Paper
Beyond Orientalism: Translation and changing (mis)representations of the “Other” in the metanarratives of the 21st Century
presenters
Hajer Ben Hadj Salem
Nationality: Tunisia
Residence: Oman
Sultan Qaboos University, Muscat, Oman; The High Institute of Human Sciences of Tunis, Tunisia
Presence:Online
Keywords:
ne-Orientalism, metanarrative, Arab Spring , Orientalism
Abstract:
Translation has played a pivotal role in cross-cultural counters and in normalizing Orientalist stereotypes about the Arab/Muslim “Other” in anthropological studies. This body of knowledge, or Orientalism, according to W. E. Said, represented the ideological arsenal for Western colonial plans in the Muslim world in the late 19th and early 20th centuries. This paper offers a diachronic study of the dynamics of change and continuity in Orientalist representations of the “Other” in Western metanarratives and their correlation with major paradigm changes in Western neo-colonial plans in the religion since WWII. This work takes stock of a range of multi-disciplinary conceptual and analytical frameworks elaborated in the fields of postcolonial theory, social movement theory, socio-narrative translation theory, and sprawling theories of cognitive neuroscience.
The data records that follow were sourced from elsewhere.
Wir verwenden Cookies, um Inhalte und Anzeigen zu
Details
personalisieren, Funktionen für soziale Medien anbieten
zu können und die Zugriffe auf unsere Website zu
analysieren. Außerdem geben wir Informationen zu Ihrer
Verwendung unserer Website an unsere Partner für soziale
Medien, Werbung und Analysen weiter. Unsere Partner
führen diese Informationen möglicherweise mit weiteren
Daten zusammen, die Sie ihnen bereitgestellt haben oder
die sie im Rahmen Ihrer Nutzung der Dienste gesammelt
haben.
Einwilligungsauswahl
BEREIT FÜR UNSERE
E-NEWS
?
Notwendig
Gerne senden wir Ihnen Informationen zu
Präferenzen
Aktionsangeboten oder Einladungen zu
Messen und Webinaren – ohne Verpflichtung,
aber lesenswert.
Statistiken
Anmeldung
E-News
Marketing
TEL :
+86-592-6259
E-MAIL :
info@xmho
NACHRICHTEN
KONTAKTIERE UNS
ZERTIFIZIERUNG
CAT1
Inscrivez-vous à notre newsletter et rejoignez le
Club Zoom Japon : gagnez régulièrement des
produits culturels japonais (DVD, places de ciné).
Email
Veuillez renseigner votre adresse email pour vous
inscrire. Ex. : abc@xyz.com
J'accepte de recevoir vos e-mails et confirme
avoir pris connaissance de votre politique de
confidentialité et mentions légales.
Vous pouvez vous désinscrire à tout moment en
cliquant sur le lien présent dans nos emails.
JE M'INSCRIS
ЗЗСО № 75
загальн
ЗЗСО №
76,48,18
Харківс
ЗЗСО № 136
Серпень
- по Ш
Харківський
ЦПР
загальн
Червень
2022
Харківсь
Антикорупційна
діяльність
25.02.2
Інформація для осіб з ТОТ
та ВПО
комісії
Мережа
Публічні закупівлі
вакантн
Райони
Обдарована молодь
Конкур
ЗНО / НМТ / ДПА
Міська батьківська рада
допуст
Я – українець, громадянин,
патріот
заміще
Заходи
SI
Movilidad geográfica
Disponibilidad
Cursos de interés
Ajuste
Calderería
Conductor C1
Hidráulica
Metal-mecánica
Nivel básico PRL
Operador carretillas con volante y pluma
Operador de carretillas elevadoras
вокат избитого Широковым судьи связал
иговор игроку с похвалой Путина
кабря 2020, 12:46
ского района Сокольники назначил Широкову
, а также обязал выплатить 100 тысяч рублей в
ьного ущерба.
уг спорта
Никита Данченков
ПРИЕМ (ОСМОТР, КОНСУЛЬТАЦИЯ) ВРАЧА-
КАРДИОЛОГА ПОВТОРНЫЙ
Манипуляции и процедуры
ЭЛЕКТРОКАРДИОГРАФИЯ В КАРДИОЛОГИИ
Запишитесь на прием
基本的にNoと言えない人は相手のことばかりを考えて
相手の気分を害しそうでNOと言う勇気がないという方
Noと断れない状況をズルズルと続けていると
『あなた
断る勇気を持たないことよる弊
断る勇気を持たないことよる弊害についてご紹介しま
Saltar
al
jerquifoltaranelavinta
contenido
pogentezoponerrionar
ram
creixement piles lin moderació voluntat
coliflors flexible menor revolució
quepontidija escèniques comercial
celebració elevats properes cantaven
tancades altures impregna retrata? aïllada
Resting on a constructivist understanding of narratives, this work seeks to unveil the ideological imports of narrativity in a corpus that consists of a conflation of conceptual, public, and ontological narratives produced across linguistic and cultural boundaries about the Muslim “other.” It also tries to demonstrate how these narratives, which cut across different genres and modes, have helped flesh out neo-Orientalist metanarratives, the ideological arsenal of the new colonial power’s hegemonic plans in the region in the 3rd millennium, and how they have helped reframe the post-colonial narratives as they have subtly traveled back to the dominated culture through the conventional channels mediated by a translator, and/or through the by-far subtler, more powerful neurological channels facilitated by the unprecedented revolution in information technology that is of the dominant culture’s own making. This work claims a ground for itself as it focuses on the intersections of traditional and emerging disciplines to refine its analytical tools and conceptual frameworks to study the dynamics of anthropological knowledge production, power, and authority in the intersections of contentious geographical constructs, including Tunisia.